Solved: Re: Finding subset of sample that is representative of the whole

tbob · Dec 21, 2023 11:33 AM

Hi All,

I have a set of 49 data points that have repeatable x,y coordinates. I would like to know which subset of 9 sites best represent the 49 sites. I tried hierarchical clustering, but that didn't seem to work or I am not using it correctly.

Thanks!

SDF1 · Dec 21, 2023 11:52 AM

Hi @tbob ,

You should be able to do this using the Subset platform, Tables > Subset. After you select the Random type you want, e.g. random fraction of the data table, or random selection of a fixed number of rows, you can select the Stratify box and then select the Columns of interest that you want to stratify on -- perhaps a response variable, or just your input variables. When you stratify, JMP tries to make a subset that has the same distribution, mean, standard deviation, etc., so that you're viewing a representative subset of all your data.

Hope this helps!,

DS

View solution in original post

SDF1 · Dec 21, 2023 11:52 AM

Hi @tbob ,

You should be able to do this using the Subset platform, Tables > Subset. After you select the Random type you want, e.g. random fraction of the data table, or random selection of a fixed number of rows, you can select the Stratify box and then select the Columns of interest that you want to stratify on -- perhaps a response variable, or just your input variables. When you stratify, JMP tries to make a subset that has the same distribution, mean, standard deviation, etc., so that you're viewing a representative subset of all your data.

Hope this helps!,

DS

tbob · Dec 21, 2023 01:30 PM

I seem to be missing something. I tried to do this but when I choose a sample size of 9, the output is the original table.

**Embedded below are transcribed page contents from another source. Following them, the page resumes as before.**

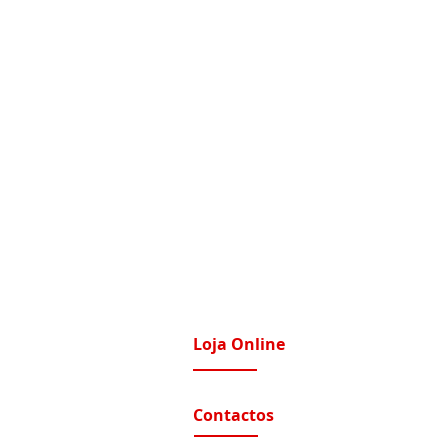
Loja Online
imatização / Ventilação
A Nossa Loja On-Line
Contactos
tomação e Domótica
nutenção Condominios
Contactos e Horário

SDF1 · Dec 21, 2023 02:00 PM

Hi @tbob ,

You're right, and I can confirm that this takes place. My apologies, I thought stratifying on the subset would be like stratifying when creating a validation column. In the case of creating a validation column, it's like as I described before, JMP tries to match the different data sets in order for them to have the same distribution, mean, standard deviation, etc.

Instead, looking up stratifying with Subsets, you can find the help page here, Where it describes that when making a subset the number of sample sizes is the number of samples per stratum. So, if you stratify on a column that has 4 levels, and you choose a sample size of 4, you get 4x4 = 16 rows in the subset because there are 4 levels (strata) and you selected 4 samples per strata.

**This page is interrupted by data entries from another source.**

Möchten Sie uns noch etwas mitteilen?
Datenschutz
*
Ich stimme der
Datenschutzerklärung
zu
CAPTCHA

You might try not using the stratify and then look at some statistics of your subset and main data table to make sure that the distributions are similar, or whatever you need to compare the subsets to make sure it represents the whole.

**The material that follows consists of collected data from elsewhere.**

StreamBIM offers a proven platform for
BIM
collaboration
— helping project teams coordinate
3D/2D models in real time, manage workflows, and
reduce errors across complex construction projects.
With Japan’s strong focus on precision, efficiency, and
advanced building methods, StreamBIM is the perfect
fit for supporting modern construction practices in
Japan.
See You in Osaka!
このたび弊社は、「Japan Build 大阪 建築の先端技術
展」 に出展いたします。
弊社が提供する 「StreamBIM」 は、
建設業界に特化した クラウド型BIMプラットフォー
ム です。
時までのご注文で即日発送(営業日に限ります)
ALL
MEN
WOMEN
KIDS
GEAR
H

Alternatively, you could create a fake strata column where every entry is the same, say, setting all values to 1. Then you stratify on that column and select 9 as your sample size, and that should do it.

I get why it's done differently here, but I still find it a bit strange and non-intuitive, which is not normal on most JMP platforms.

Hope this helps!,

DS

Mark_Bailey · Dec 21, 2023 12:57 PM

How will you use the 9 selected sites? Why won't you use all 49 sites?

tbob · Dec 21, 2023 01:02 PM

The 49 site measurement is a test qualifying production while the 9 site is actual product. The product is limited to 9 sites.